Monsieur le ministre, pouvez-vous nous décrire rapidement les contours et les modalités de création du futur opérateur sur la mobilité, qui doit regrouper, notamment, Egide et France coopération internationale, FCI ?

La RGPP doit également aboutir à un meilleur suivi de nos contributions aux organismes et aux fonds multilatéraux, qui peuvent être appréhendés comme de quasi-opérateurs. Nous prévoyons, avec mon collègue rapporteur de la commission des affaires étrangères, Christian Cambon, et à la demande de ce dernier, d’effectuer un contrôle conjoint sur ce thème dans les prochains mois.

Ce contrôle est d’autant plus nécessaire que le canal multilatéral, mystérieux et invisible pour les populations, exerce une contrainte croissante sur notre budget d’APD, au détriment de l’aide-projet bilatérale, visible, elle, dont les crédits de paiement diminueraient de près de 22 % en 2009. Je regrette fortement cette inflexion, car cette aide est sans doute la plus perceptible pour les populations. Je vous proposerai, à cet égard, un amendement de la commission des finances visant à augmenter significativement les subventions-projets à l’AFD.

Cette emprise de l’aide multilatérale est également illustrée par le Fonds européen de développement, le FED, dont la dotation budgétaire en 2009 est probablement sous-budgétisée – c’est une habitude –, comme en 2008.

Les décaissements du Fonds progressent indéniablement. Mais quiconque se rend sur le terrain constate plusieurs choses : les progrès sont plus lents que la croissance des effectifs des délégations ; ces délégations sont parfois installées dans un luxe relatif alors que nos propres services vivent chichement et font de plus en plus attention ; les procédures sont complexes malgré la déconcentration ; les décaissements sont facilités par les dotations multilatérales et par l’aide budgétaire plutôt que par l’aide-projet.

Cela n’a pas empêché d’adopter un dixième FED de 22, 7 milliards d’euros, soit près de 80 % de plus que le précédent ! Doit-on alors s’attendre à ce que les versements du dixième FED se poursuivent jusqu’en 2020 ?

La lourdeur et l’inertie de ce « paquebot » qui mobilise le quart des crédits budgétaires sont inquiétantes, et je souhaite connaître l’état d’avancement des négociations avec nos partenaires européens sur sa budgétisation.

Je relève, cependant, que l’Europe est capable d’agir rapidement, comme l’illustre le récent accord sur le financement de la facilité alimentaire, pour 1 milliard d’euros supplémentaire sur trois ans.

Il reste que nos débats et considérations budgétaires sur la mission « Aide publique au développement » ne concernent que le tiers de notre effort global d’aide prévu en 2009.
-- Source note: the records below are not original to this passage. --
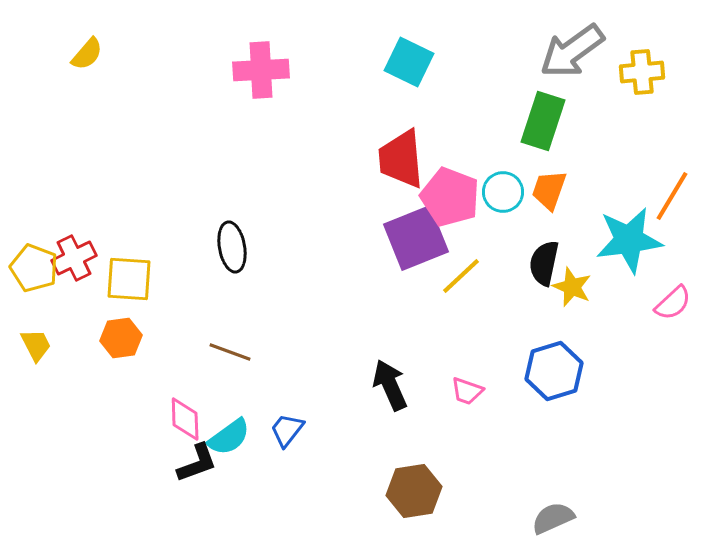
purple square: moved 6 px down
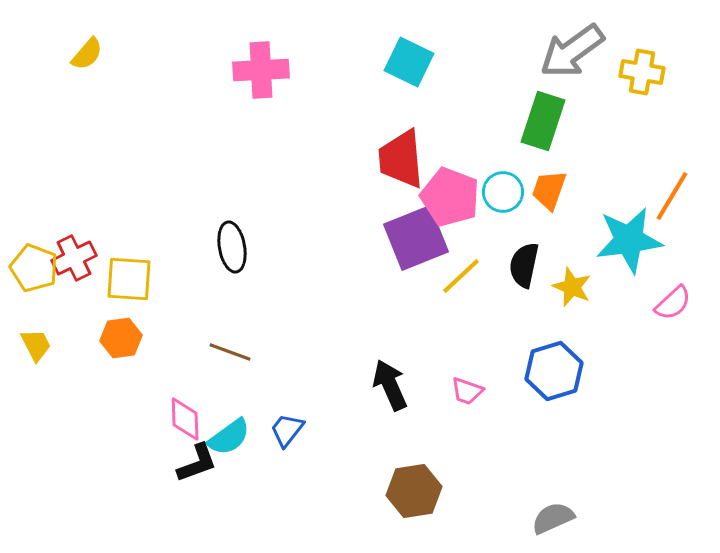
yellow cross: rotated 15 degrees clockwise
black semicircle: moved 20 px left, 2 px down
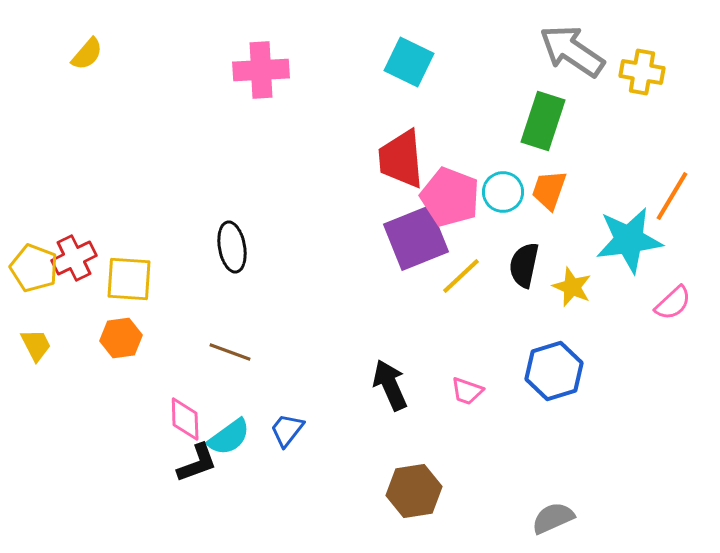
gray arrow: rotated 70 degrees clockwise
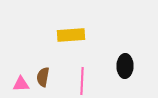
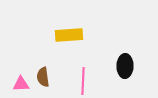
yellow rectangle: moved 2 px left
brown semicircle: rotated 18 degrees counterclockwise
pink line: moved 1 px right
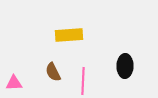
brown semicircle: moved 10 px right, 5 px up; rotated 18 degrees counterclockwise
pink triangle: moved 7 px left, 1 px up
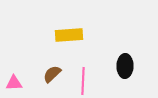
brown semicircle: moved 1 px left, 2 px down; rotated 72 degrees clockwise
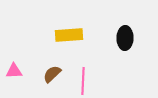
black ellipse: moved 28 px up
pink triangle: moved 12 px up
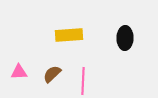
pink triangle: moved 5 px right, 1 px down
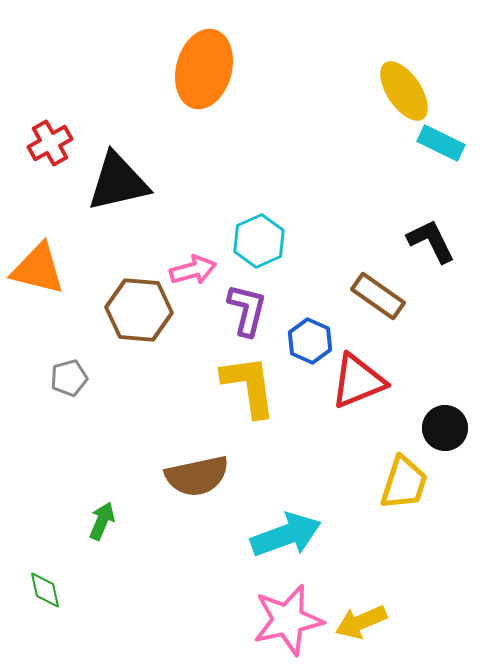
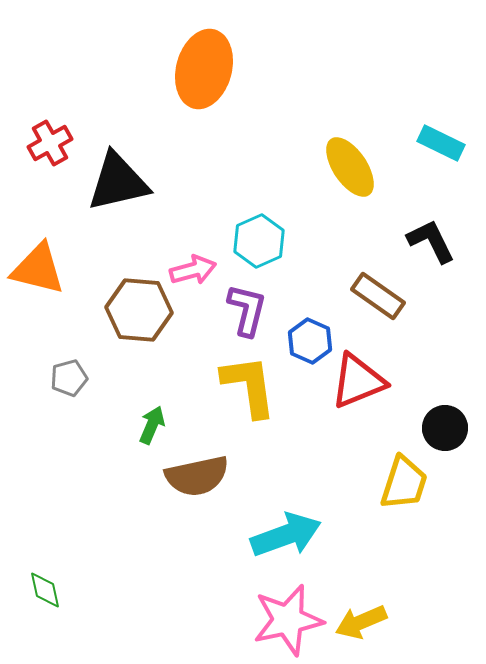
yellow ellipse: moved 54 px left, 76 px down
green arrow: moved 50 px right, 96 px up
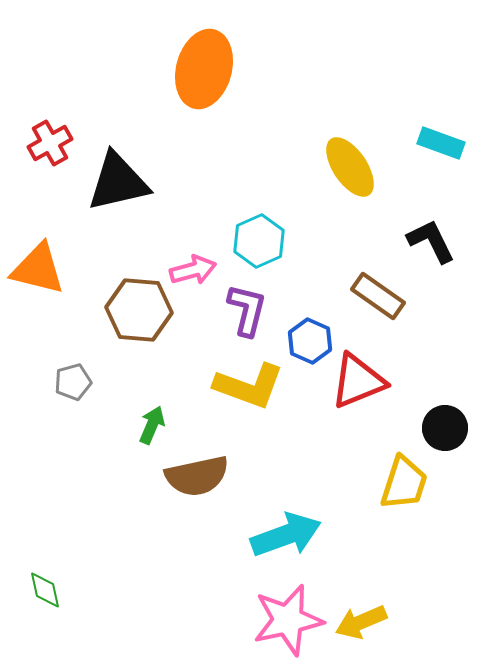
cyan rectangle: rotated 6 degrees counterclockwise
gray pentagon: moved 4 px right, 4 px down
yellow L-shape: rotated 118 degrees clockwise
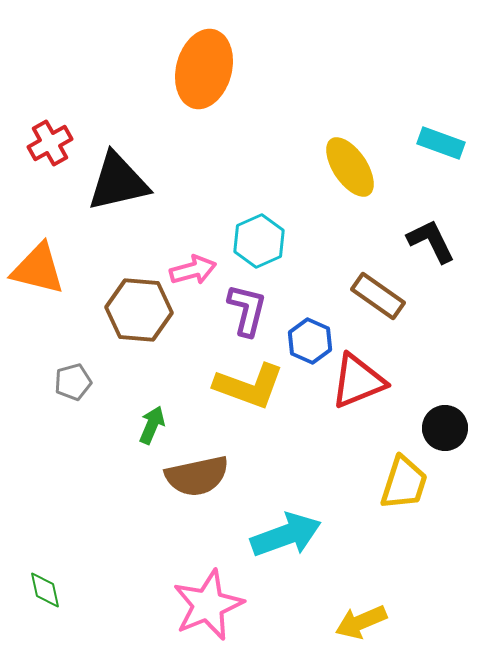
pink star: moved 80 px left, 15 px up; rotated 10 degrees counterclockwise
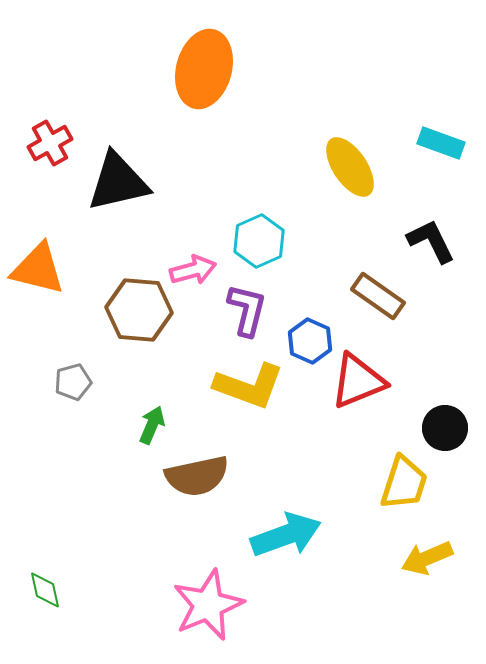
yellow arrow: moved 66 px right, 64 px up
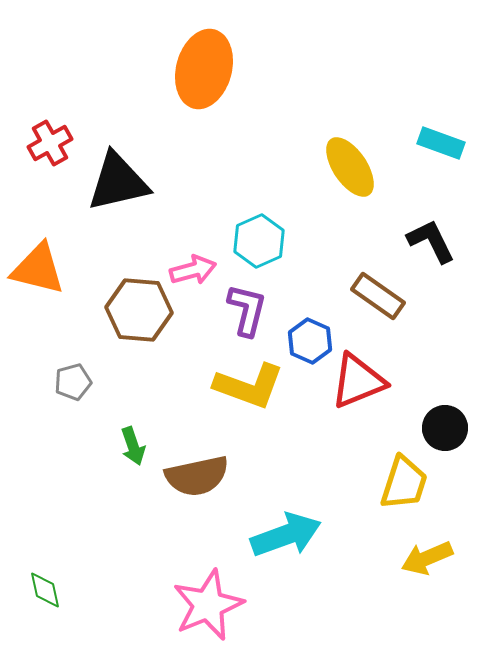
green arrow: moved 19 px left, 21 px down; rotated 138 degrees clockwise
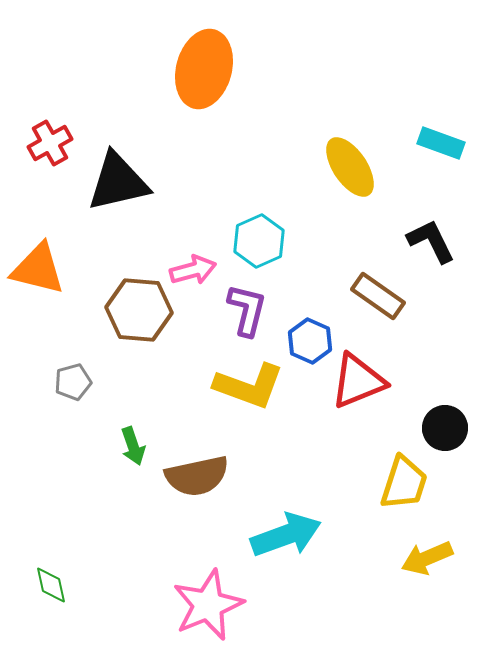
green diamond: moved 6 px right, 5 px up
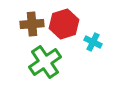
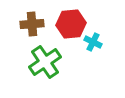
red hexagon: moved 7 px right; rotated 12 degrees clockwise
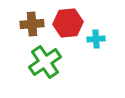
red hexagon: moved 3 px left, 1 px up
cyan cross: moved 3 px right, 3 px up; rotated 30 degrees counterclockwise
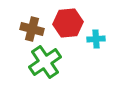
brown cross: moved 5 px down; rotated 20 degrees clockwise
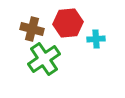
green cross: moved 1 px left, 3 px up
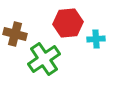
brown cross: moved 17 px left, 5 px down
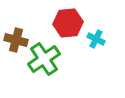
brown cross: moved 1 px right, 6 px down
cyan cross: rotated 30 degrees clockwise
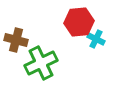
red hexagon: moved 11 px right, 1 px up
green cross: moved 3 px left, 4 px down; rotated 8 degrees clockwise
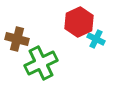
red hexagon: rotated 20 degrees counterclockwise
brown cross: moved 1 px right, 1 px up
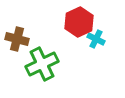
green cross: moved 1 px right, 1 px down
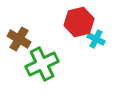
red hexagon: rotated 12 degrees clockwise
brown cross: moved 2 px right; rotated 15 degrees clockwise
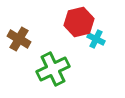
green cross: moved 11 px right, 5 px down
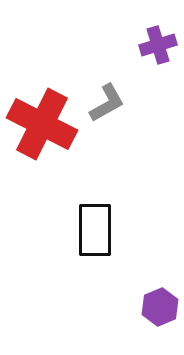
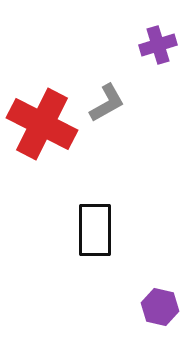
purple hexagon: rotated 24 degrees counterclockwise
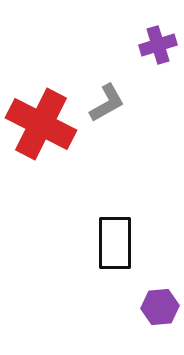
red cross: moved 1 px left
black rectangle: moved 20 px right, 13 px down
purple hexagon: rotated 18 degrees counterclockwise
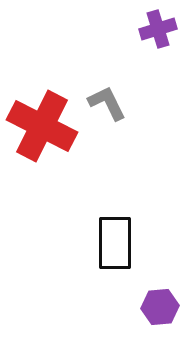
purple cross: moved 16 px up
gray L-shape: rotated 87 degrees counterclockwise
red cross: moved 1 px right, 2 px down
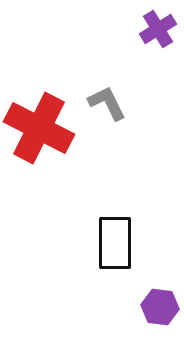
purple cross: rotated 15 degrees counterclockwise
red cross: moved 3 px left, 2 px down
purple hexagon: rotated 12 degrees clockwise
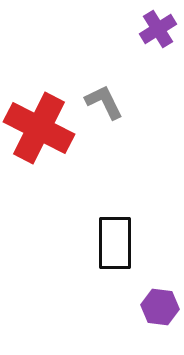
gray L-shape: moved 3 px left, 1 px up
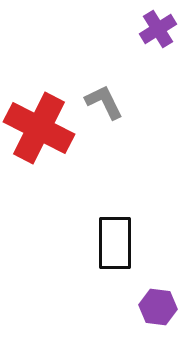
purple hexagon: moved 2 px left
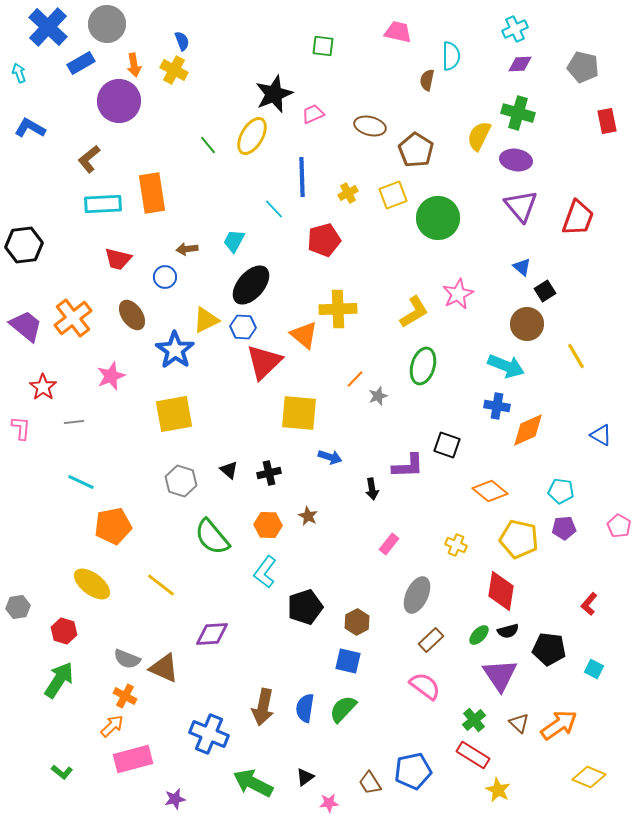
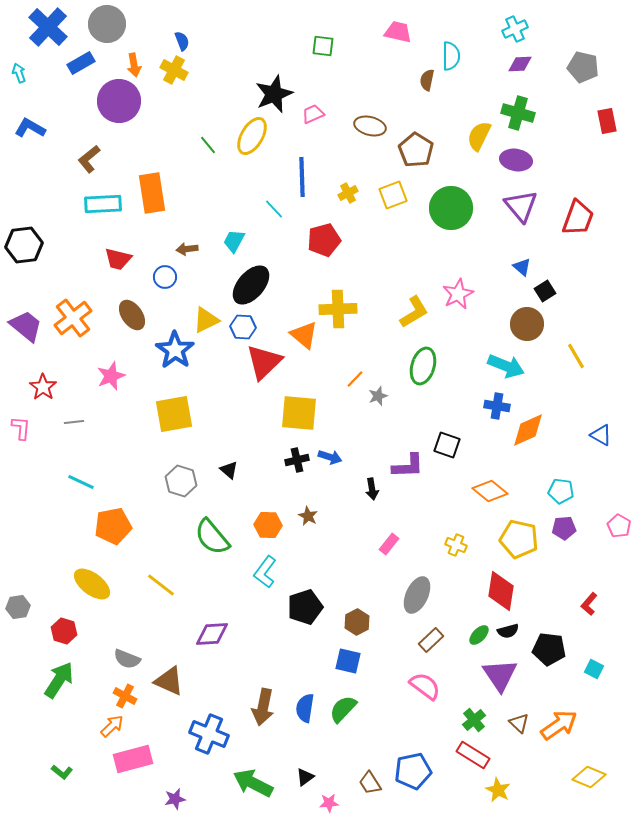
green circle at (438, 218): moved 13 px right, 10 px up
black cross at (269, 473): moved 28 px right, 13 px up
brown triangle at (164, 668): moved 5 px right, 13 px down
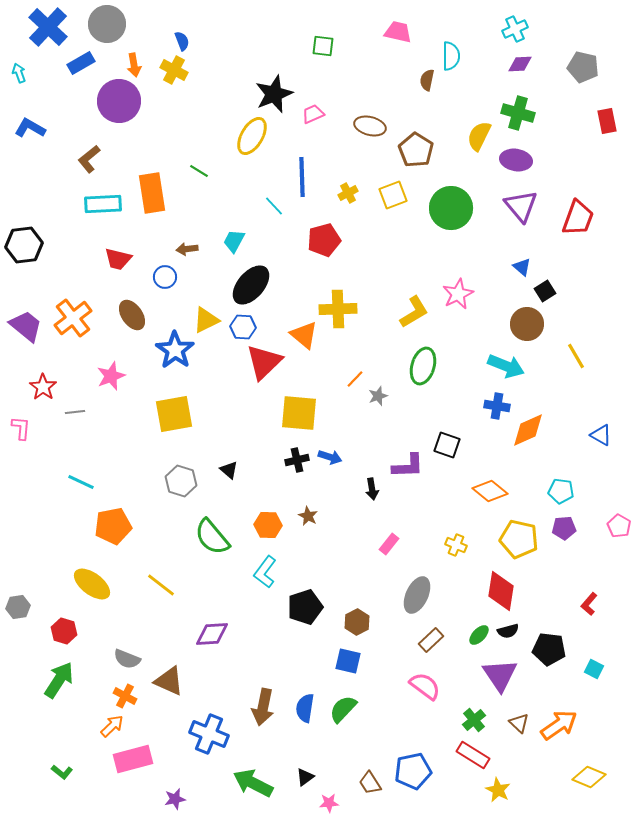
green line at (208, 145): moved 9 px left, 26 px down; rotated 18 degrees counterclockwise
cyan line at (274, 209): moved 3 px up
gray line at (74, 422): moved 1 px right, 10 px up
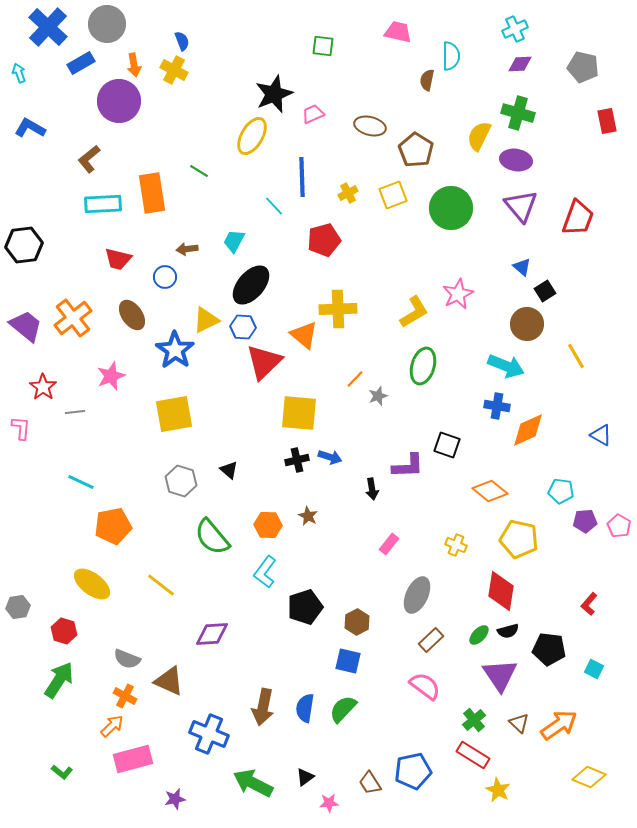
purple pentagon at (564, 528): moved 21 px right, 7 px up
Je ne reviens pas sur les raisons de cette inévitable discordance entre les crédits de la mission, les crédits budgétaires et le montant notifié à l’OCDE. Je persiste, néanmoins, à regretter la débudgétisation intégrale des contrats de désendettement-développement et la quasi-contraction de dépenses et de recettes que constitue le « recyclage » du résultat de l’AFD. Je vous présenterai un amendement de la commission des finances qui a pour objet de mettre fin à cette pratique contraire à la loi organique relative aux lois de finances, la LOLF, et dénoncée régulièrement par la Cour des comptes.

Je déplore, également, le maintien d’une opacité, que je finis par croire délibérée, sur la comptabilisation de l’écolage et de l’aide aux réfugiés en APD.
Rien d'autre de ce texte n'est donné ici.